On that particular day, I picked up A Soft Place to Land (Simon & Schuster) by Susan Rebecca White. The copy on the back cover pulled my heartstrings, I guess. It’s about sisters. I have two. We love each other, but our relationship is at times bumpy. However, I’m not sure what I’d do without them. While I may have not realized how important they were to me while growing up, I certainly do now. While many relationships in my life come and go, they are the two people who love me no matter what, and vice versa.
The book takes place in Atlanta, at least part of it, which is where I was born and bred. I know all of its locations intimately and knew the book would resonate with me on many levels.
The story revolves around two half sisters, Ruthie and Julia, who live a very normal life in a big house with terrific, loving parents. Who would ever think that life could change in the blink of an eye?
When they are ages 13 and 17, their parents are killed in a plane accident while flying over the Grand Canyon. Despite their strong desire to stay together, they are separated by provisions in their parent’s will and are forced to live apart. Julia is sent to live in a small town in Virginia with her father and evil step-wife; Ruthie heads to San Francisco to live with her loving aunt and uncle.
The story is told through Ruthie’s point-of-view. At first, she is not sure how to live without Julia. They communicate mainly via snail mail and their phone calls are somehow met with disappointment and the become less and less frequent. When Julia is finally allowed to go to San Francisco, Ruthie disapproves of her once hip older sister. She doesn’t like the way she dresses in tie-die shirts and she doesn’t like her constant criticism of her lifestyle, which is more fortunate than her own. Julia’s departure is abrupt and it causes friction between the sisters that lasts for many years. When Julia later becomes an author, and reveals a secret about her sister in the book, the damage is irreparable.

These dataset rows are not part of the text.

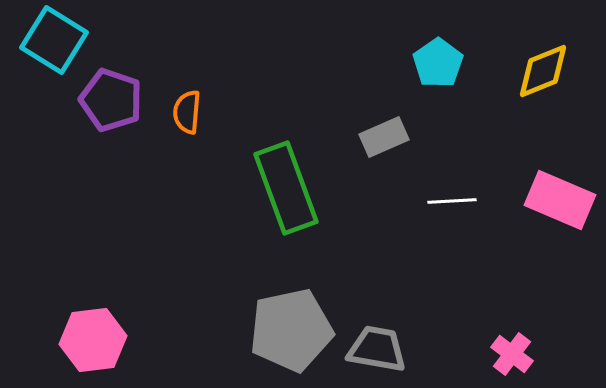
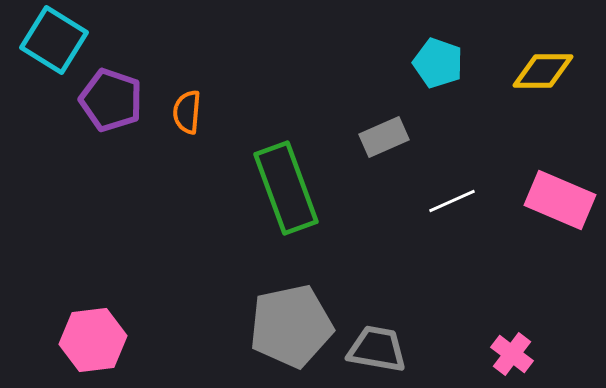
cyan pentagon: rotated 18 degrees counterclockwise
yellow diamond: rotated 22 degrees clockwise
white line: rotated 21 degrees counterclockwise
gray pentagon: moved 4 px up
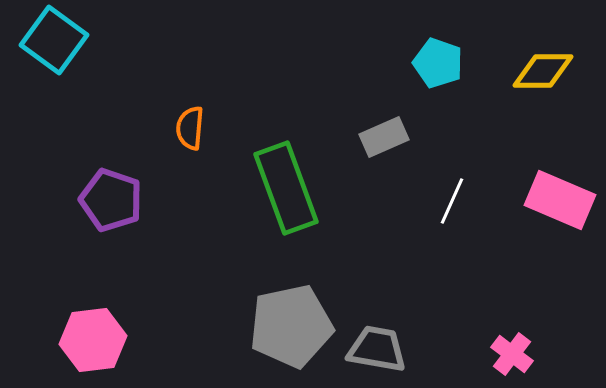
cyan square: rotated 4 degrees clockwise
purple pentagon: moved 100 px down
orange semicircle: moved 3 px right, 16 px down
white line: rotated 42 degrees counterclockwise
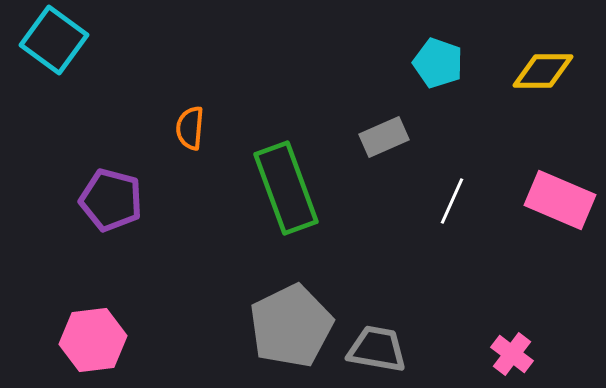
purple pentagon: rotated 4 degrees counterclockwise
gray pentagon: rotated 14 degrees counterclockwise
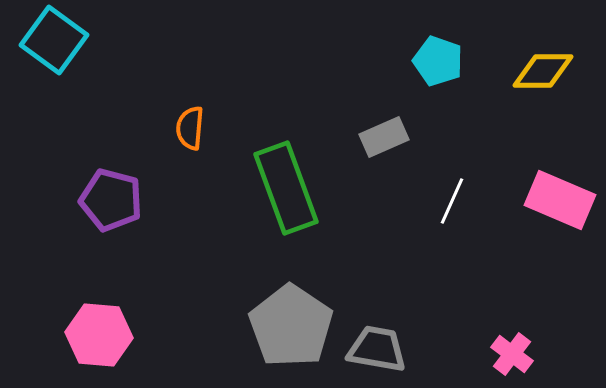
cyan pentagon: moved 2 px up
gray pentagon: rotated 12 degrees counterclockwise
pink hexagon: moved 6 px right, 5 px up; rotated 12 degrees clockwise
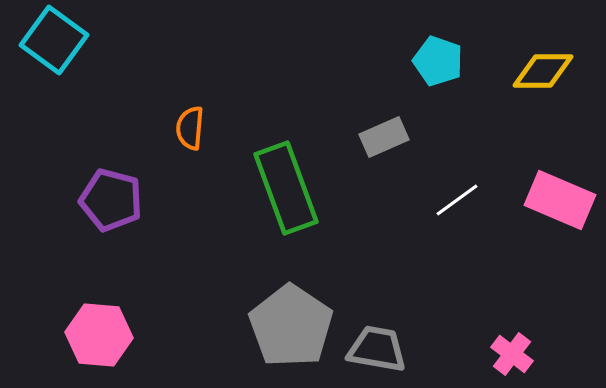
white line: moved 5 px right, 1 px up; rotated 30 degrees clockwise
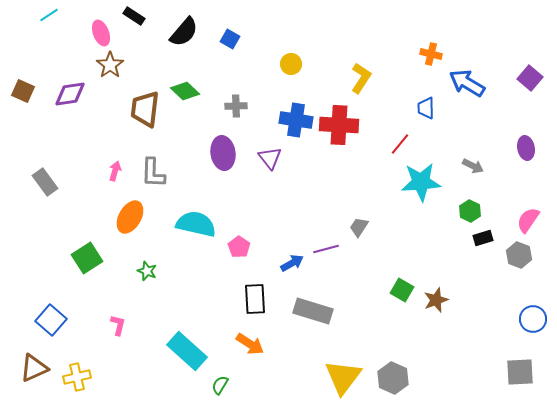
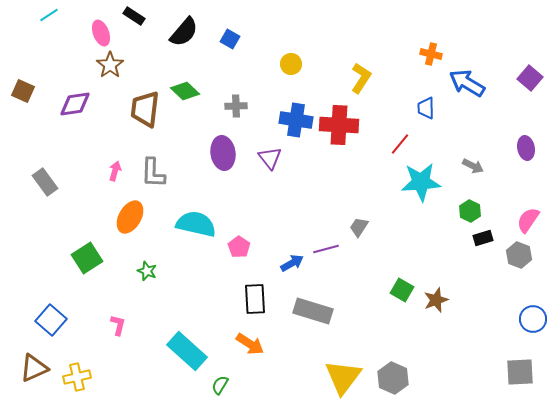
purple diamond at (70, 94): moved 5 px right, 10 px down
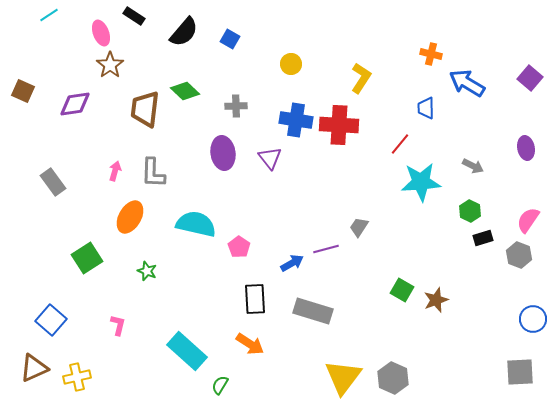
gray rectangle at (45, 182): moved 8 px right
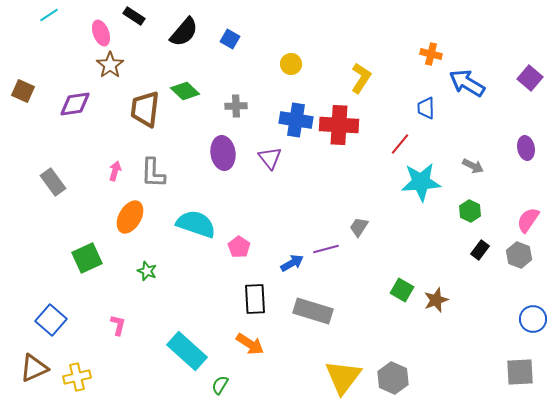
cyan semicircle at (196, 224): rotated 6 degrees clockwise
black rectangle at (483, 238): moved 3 px left, 12 px down; rotated 36 degrees counterclockwise
green square at (87, 258): rotated 8 degrees clockwise
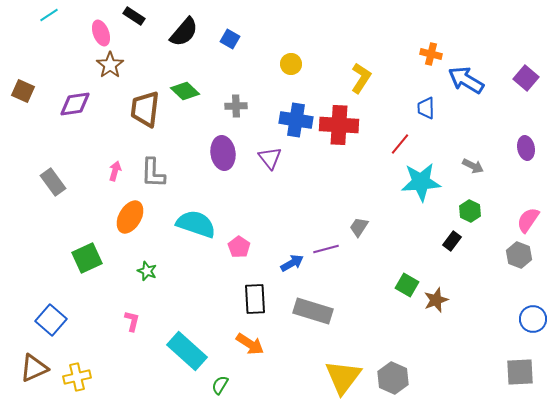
purple square at (530, 78): moved 4 px left
blue arrow at (467, 83): moved 1 px left, 3 px up
black rectangle at (480, 250): moved 28 px left, 9 px up
green square at (402, 290): moved 5 px right, 5 px up
pink L-shape at (118, 325): moved 14 px right, 4 px up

But as Ruthie grows up, she never stops longing for her sister. As they grow more and more distant, Ruthie’s memories of her parents get fainter and fainter. When she falls in love with a guy who pulls her back to live in Atlanta, Ruthie reconnects with her past…and her sister.
A Soft Place to Land is a nice summer read. If you have siblings, it will probably make you re-evaluate your relationships, as well as any future provisions you’ve made for your own children if anything should happen to you. White brings in recent real events like 9/11 and the US Airways flight that nearly crashed into the Hudson last year which brings the story closer to home.